> [Work to be completed] Should any entry seem unclear, still set it down exactly as given, along with all the others.

> [Available data]
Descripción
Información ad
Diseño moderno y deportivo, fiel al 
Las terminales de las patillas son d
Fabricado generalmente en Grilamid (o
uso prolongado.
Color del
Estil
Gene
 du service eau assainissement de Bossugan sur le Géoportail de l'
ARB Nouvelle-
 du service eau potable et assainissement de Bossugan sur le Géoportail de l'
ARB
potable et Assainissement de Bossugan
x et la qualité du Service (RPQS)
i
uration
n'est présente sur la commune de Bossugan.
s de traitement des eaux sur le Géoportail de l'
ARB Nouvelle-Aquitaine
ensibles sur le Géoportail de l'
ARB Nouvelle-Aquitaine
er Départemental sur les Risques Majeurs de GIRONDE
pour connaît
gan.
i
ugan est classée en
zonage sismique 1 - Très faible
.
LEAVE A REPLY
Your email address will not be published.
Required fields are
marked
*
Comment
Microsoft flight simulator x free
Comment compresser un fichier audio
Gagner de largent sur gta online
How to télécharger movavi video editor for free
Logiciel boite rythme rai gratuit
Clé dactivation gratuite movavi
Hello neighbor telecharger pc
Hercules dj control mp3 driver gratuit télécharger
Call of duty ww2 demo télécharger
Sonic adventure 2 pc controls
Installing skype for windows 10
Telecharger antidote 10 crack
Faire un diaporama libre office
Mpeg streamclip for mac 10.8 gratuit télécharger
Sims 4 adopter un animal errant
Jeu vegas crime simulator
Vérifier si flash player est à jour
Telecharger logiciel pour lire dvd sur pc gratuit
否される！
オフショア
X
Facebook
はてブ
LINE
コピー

> [Reply to the task]
Descripción
Información ad
Diseño moderno y deportivo, fiel al 
Las terminales de las patillas son d
Fabricado generalmente en Grilamid (o
uso prolongado.
Color del
Estil
Gene
 du service eau assainissement de Bossugan sur le Géoportail de l'
ARB Nouvelle-
 du service eau potable et assainissement de Bossugan sur le Géoportail de l'
ARB
potable et Assainissement de Bossugan
x et la qualité du Service (RPQS)
i
uration
n'est présente sur la commune de Bossugan.
s de traitement des eaux sur le Géoportail de l'
ARB Nouvelle-Aquitaine
ensibles sur le Géoportail de l'
ARB Nouvelle-Aquitaine
er Départemental sur les Risques Majeurs de GIRONDE
pour connaît
gan.
i
ugan est classée en
zonage sismique 1 - Très faible
.
LEAVE A REPLY
Your email address will not be published.
Required fields are
marked
*
Comment
Microsoft flight simulator x free
Comment compresser un fichier audio
Gagner de largent sur gta online
How to télécharger movavi video editor for free
Logiciel boite rythme rai gratuit
Clé dactivation gratuite movavi
Hello neighbor telecharger pc
Hercules dj control mp3 driver gratuit télécharger
Call of duty ww2 demo télécharger
Sonic adventure 2 pc controls
Installing skype for windows 10
Telecharger antidote 10 crack
Faire un diaporama libre office
Mpeg streamclip for mac 10.8 gratuit télécharger
Sims 4 adopter un animal errant
Jeu vegas crime simulator
Vérifier si flash player est à jour
Telecharger logiciel pour lire dvd sur pc gratuit
否される！
オフショア
X
Facebook
はてブ
LINE
コピー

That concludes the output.